American Standard Code for Information Interchange (ASCII)
Introduction
ASCII, abbreviated from American Standard Code for Information Interchange, is a character encoding standard for electronic communication. ASCII codes represent text in computers, telecommunications equipment, and other devices. Because of technical limitations of computer systems at the time it was invented, ASCII has just 128 code points, of which only 95 are printable characters, which severely limited its scope.

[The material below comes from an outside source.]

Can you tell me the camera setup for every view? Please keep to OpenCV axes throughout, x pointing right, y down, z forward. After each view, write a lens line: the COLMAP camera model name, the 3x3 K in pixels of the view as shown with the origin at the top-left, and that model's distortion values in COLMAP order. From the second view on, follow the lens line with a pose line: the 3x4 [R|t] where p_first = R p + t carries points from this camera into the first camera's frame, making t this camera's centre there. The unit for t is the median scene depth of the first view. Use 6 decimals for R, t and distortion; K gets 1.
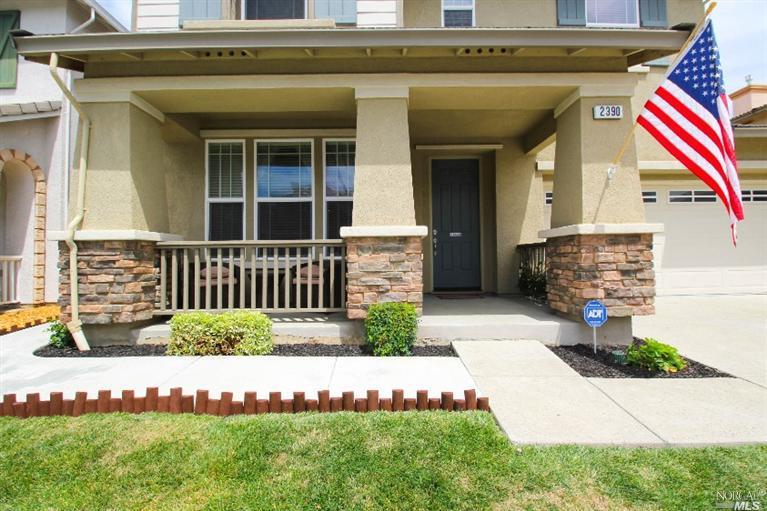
lens RADIAL K [[353.3, 0, 384.4], [0, 353.3, 252.2], [0, 0, 1]] dist [-0.002129, -0.012971]
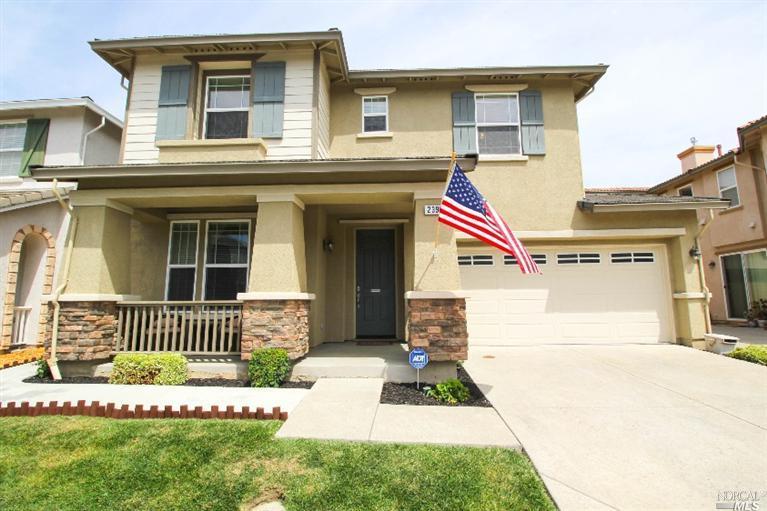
lens RADIAL K [[353.3, 0, 384.4], [0, 353.3, 252.2], [0, 0, 1]] dist [-0.002129, -0.012971]
pose [[0.999016, -0.001716, -0.044310, 0.517780], [-0.003621, 0.992758, -0.120077, -0.065109], [0.044195, 0.120120, 0.991775, -0.391026]]
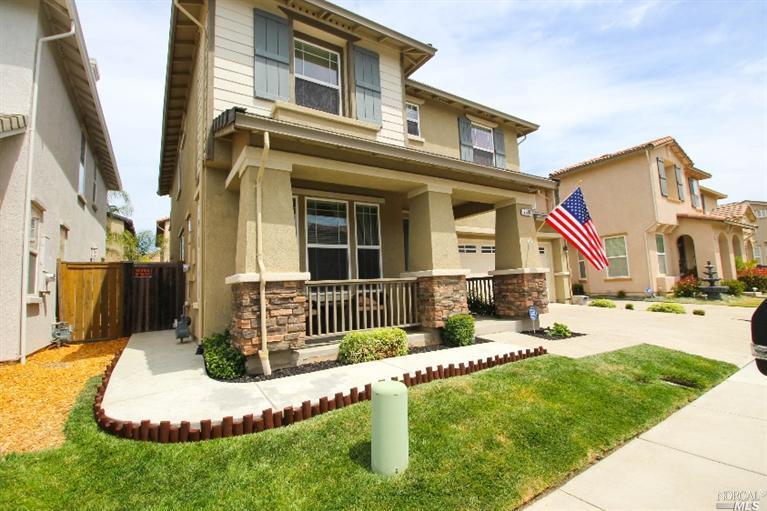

Many computer systems instead use Unicode, which has millions of code points, but the first 128 of these are the same as the ASCII set.
Encoding
ASCII encodes 128 specified characters into seven-bit integers, commonly with the Most Significant Bit (MSB, "leftmost") set to zero and the least significant 4 bits counting up sections of the characters set.
Encoding Chart
LSB Hex (=>MSB) | 0x0 | 0x1 | 0x2 | 0x3 | 0x4 | 0x5 | 0x6 | 0x7 |
---|---|---|---|---|---|---|---|---|
B0000, 0x0 | NUL | DLE | SP | 0 | @ | P | ` | p |
B0001, 0x1 | SOH | DC1 | ! | 1 | A | Q | a | q |
B0010, 0x2 | STX | DC2 | " | 2 | B | R | b | r |
B0011, 0x3 | ETX | DC3 | # | 3 | C | S | c | s |
B0100, 0x4 | EOT | DC4 | $ | 4 | D | T | d | t |
B0101, 0x5 | ENQ | NAK | % | 5 | E | U | e | u |
B0110, 0x6 | ACK | SYN | & | 6 | F | V | f | v |
B0111, 0x7 | BEL | ETB | ' | 7 | G | W | g | w |
B1000, 0x8 | BS | CAN | ( | 8 | H | X | h | x |
B1001, 0x9 | HT | EM | ) | 9 | I | Y | i | y |
B1010, 0xA | LF | SUB | * | : | J | Z | j | z |
B1011, 0xB | VT | ESC | + | ; | K | [ | k | { |
B1100, 0xC | FF | FS | , | < | L | \ | l | | |
B1101, 0xD | CR | GS | - | = | M | ] | m | } |
B1110, 0xE | SO | RS | . | > | N | ^ | n | ~ |
B1111, 0xF | SI | US | / | ? | O | _ | o | DEL |
Relationship to UTF-8
The first 128 characters of Unicode, which correspond one-to-one with ASCII, are encoded using a single octet with the same binary value as ASCII. Because ASCII only uses 7 of the 8 bits in a byte, that extra leading bit is always zero in both ASCII and the first code page of UTF-8. In UTF-8, when the first byte of a code point is one, the number of ones in the first byte indicates the total number of bytes and you can start to use the full capacity of unicode.